Businesses with good safety records will see this reflected in a low EMR number, which translates into lower premiums for their workers’ compensation coverage.
Many small business owners probably don’t need to worry about their EMR, as it only applies to workers’ comp premiums of at least $5,000 per year.
Calculating an EMR is complicated, as the rules and metrics are different in each state. That’s why an insurance company has specialists who analyze workers’ comp claims, actual losses, and loss rates to crunch these numbers for their brokers.
The formula may involve your payroll data, claims history, and an industry risk factor, such as the National Council on Compensation Insurance (NCCI) classification codes, although many states have their own classification methods and class codes.
The average EMR is 1.0 which means a business is no more or less risky than similar businesses in their profession. A rating higher than this would mean a business is riskier than average and would result in higher premiums.
If your EMR is 1.2, insurance agencies would raise your premiums by 20 percent, because your business is considered a higher risk. An EMR of 0.8 would reduce your premiums by 20 percent, so a lower EMR can save you money on premiums.
Not sure what your current EMR is? You can find it in two places: On the Declarations page of your company's workers' compensation policy or by contacting your dedicated insurance agent.
The steps that help lower your EMR number also help you reduce claims and save money on workers’ comp premiums. That’s why spending time and money to improve employee safety at your business is a good investment.

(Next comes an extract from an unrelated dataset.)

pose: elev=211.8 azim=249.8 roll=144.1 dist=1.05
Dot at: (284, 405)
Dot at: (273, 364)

If you reduce your loss experience with workers’ comp, resulting in a lower EMR, insurance agencies will view this favorably when setting your new workers’ comp rates at the start of your next policy period.
Here are a few tips to help reduce your EMR score...
Building safety programs with written instructions for the tasks your employees routinely perform. Use employee safety programs, retraining, and offer continuous reminders on the importance of safety.
The Occupational Safety and Health Administration (OSHA) offers training requirements and resources for multiple occupations, including safety classes.
Proper signage can warn employees of potential hazards, whether it’s a wet and slippery floor or a high-voltage electrical panel. OSHA offers information on the types of signs it requires.
Equip your employees with the equipment they need and make sure they use it. This means more than owning safety glasses and other personal protective equipment (PPE). Make sure your safety equipment is kept in proper working order and that employees know how to use it correctly.
Establish methods to alleviate the strain of repetitive actions, such as ergonomic office equipment that can reduce the chance of carpal tunnel syndrome. Industry associations within your field can also offer advice on what you need.
Workspaces, hallways, entryways, and emergency exits should be clean and clear of obstructions and clutter.
Have a course of action for handling and reporting employee injuries and emergencies. This should include emergency contact information for first responders. Make sure this information is part of your safety education program.
Offer perks to those who follow the safety rules. Rewards like gift cards, bonuses, and free lunches can remind employees of the importance of safety.